Marble Mazes


  • box (Nutrigrain, Teddy Grahams, etc.)

  • craft knife or scissors

  • straws

  • masking tape

  • marker

  • a marble


  1. Tape the box shut.

  2. Cut out a large side of the box, like in the picture. 

  3. Cut straws to different lengths. Tape or glue down the straws to make paths for the marble to go through.

  4. Mark start and finish.

  5. Use the marble to try to get through the maze.


  • The kids also had fun trying out each other’s mazes and trying to make theirs “the hardest.”

  • While glue does keep the straws in place, tape works the best

Flour Balloon Creatures

These flour balloon monsters are basically funny-faced stress balls.  We draw faces on our flour balloons, but draw whatever you want. 


  • Flour

  • Large bowl/tarp/tray

  • Balloons

  • Funnels

  • Pencils/sticks to push flour down

  • Sharpies


  1. Using a funnel, pour flour into the balloons over a large bowl, tarp, or tray to catch any stray flour. You many need to use a pencil to push as much flour as possible into the balloons.

  2. Tie off balloon.

  3. Decorate balloon with a face/character.


  • Regular balloons work best (not the really skinny ones).


Magic Story Starter

This may seem like an intimidating project if you've never made a fortune teller, but it is fun. And it's a great way to get kids writing! In case of confusion, we added lots of pictures. Still, if you have trouble, don't feel bad! There are many different tutorials on the internet for more help.


  • Large square pieces of white paper

  • Pencils/markers


  1. Fold paper like a fortune teller. 

1a. Take a piece of paper and fold it in half, corner to corner. Unfold and repeat with the other corners. You will end up with 2 diagonal creases. 

1b. With the paper unfolded back into a square, fold each corner into the center. Do not unfold these. 

1c. Flip over. Fold each corner into the center again.

1d. Fold in half to make creases again. These should be horizontal and vertical, though. 

1e. With the paper open facing up now, slide one hand underneath into the pockets on the bottom. Place your thumb in one pocket, your fingers in another. Do the same with your other hand.  Bring all the points to the middle. 


2. Have the kids write the very beginnings of a story on the outer four squares of the fortune teller (ex: Once upon a time..., Long long ago..., Deep in a forest...).

3. On the middle eight triangles, introduce a main character (ex: there was a little boy..., there was a baby dragon..., there was a beautiful princess…). Number each triangle as well. 

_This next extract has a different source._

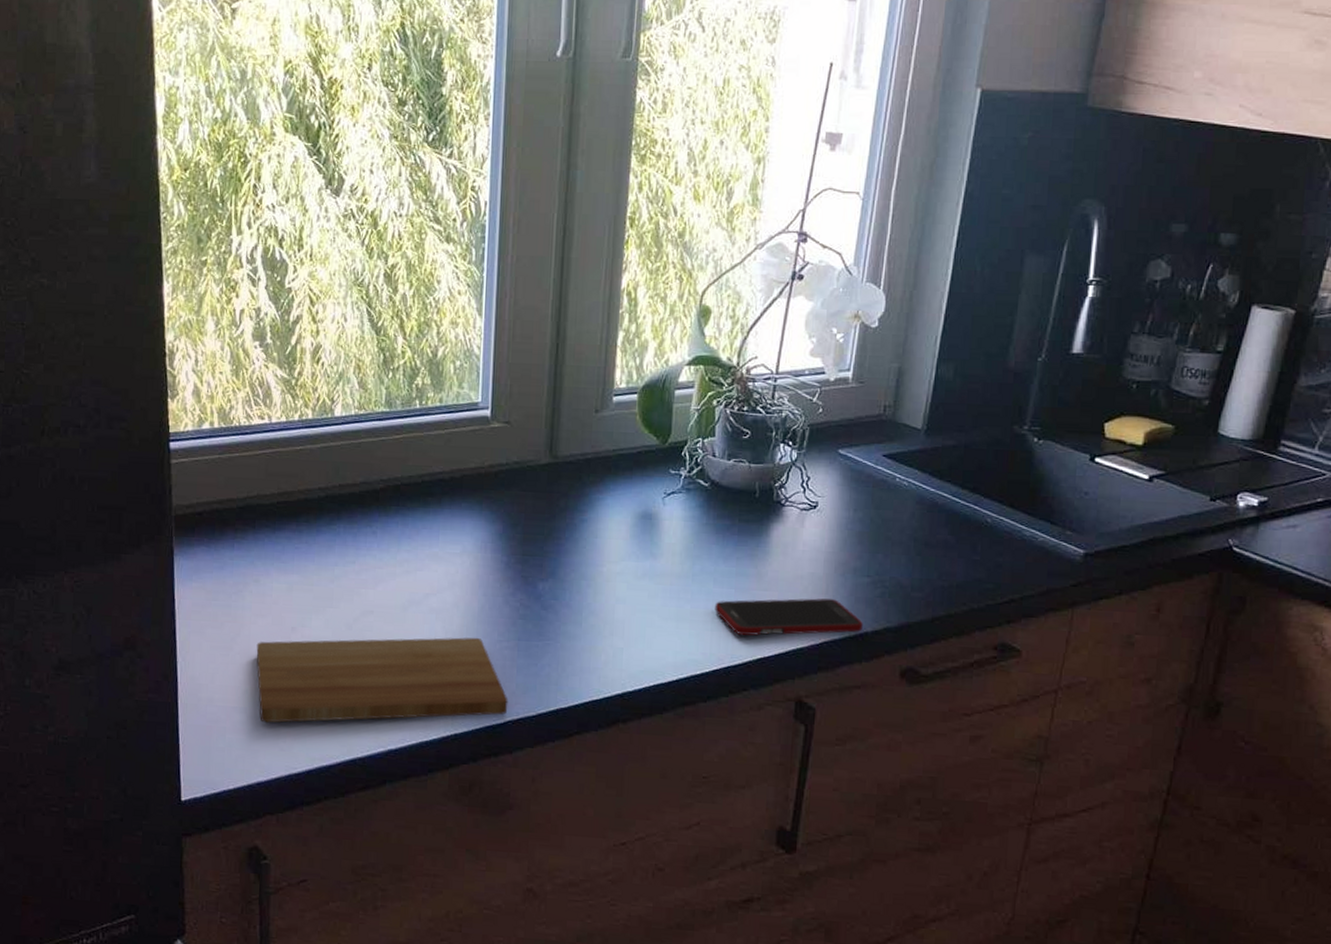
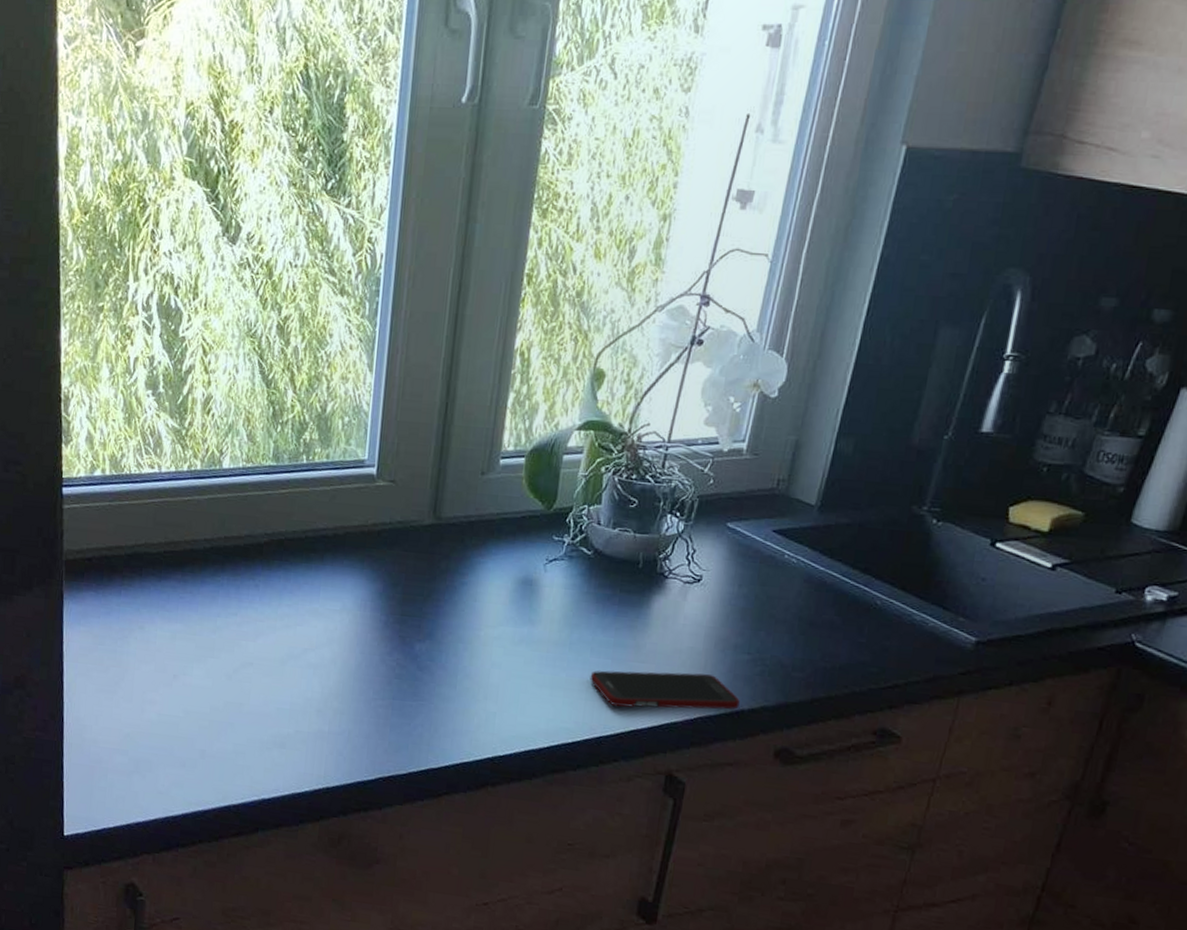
cutting board: present [256,637,508,723] -> none [139,687,380,772]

4. Flipping up one of the flaps of the middle layer reveals the final, third layer. On this layer, write an action on each triangle that corresponds to the character on the middle layer triangle above (ex: who walked through a magic door and found himself in..., who was just learning to fly, when..., who picked an enchanted flower that...)

5. To use the story starter, have someone choose a story opening. As you say each word aloud, flap the fortune teller open from side to side. Once for each word. Next, have someone choose a number from the visible triangles. Flap the fortune teller open from side to side however many times the number indicates. Finally, have someone pick another number from the four visible triangles to determine a character. Lift the flap to reveal what the character does. At this point, the kids can write their own stories with the story beginning given. 


  • Letting the kids make up their own characters and actions makes it more fun for everyone!

  • A story could be written as a group or individually. 

Outer squares of the fortune teller: story opening

Middle triangles of the fortune teller: introduction of a main character (we forgot to number them, but you should mark yours)


  • Book: "Handmade Tales: Stories to Make and Take," by Dianne de Las Casas


2-color cutouts


  • Multi-colored paper
  • scissors
  • double stick tape and/or glue sticks


  1. Fold one piece of paper in half any way, corner-to-corner or end-to-end. 

  2. Still folded, fold in half again.

  3. Using scissors, cut out shapes as you would to make snowflake, being mindful to leave the general size of the paper the same. 

  4. Tape or glue the cut out to another piece of paper.

  5. To make a cutout with more than two colors, repeat steps 1-3 and glue each additional layer onto the first paper. 


  • Encourage as much cutting as possible! The more cut out, the more interesting the final product will be.

  • This is a great way to teach kids about complimentary colors.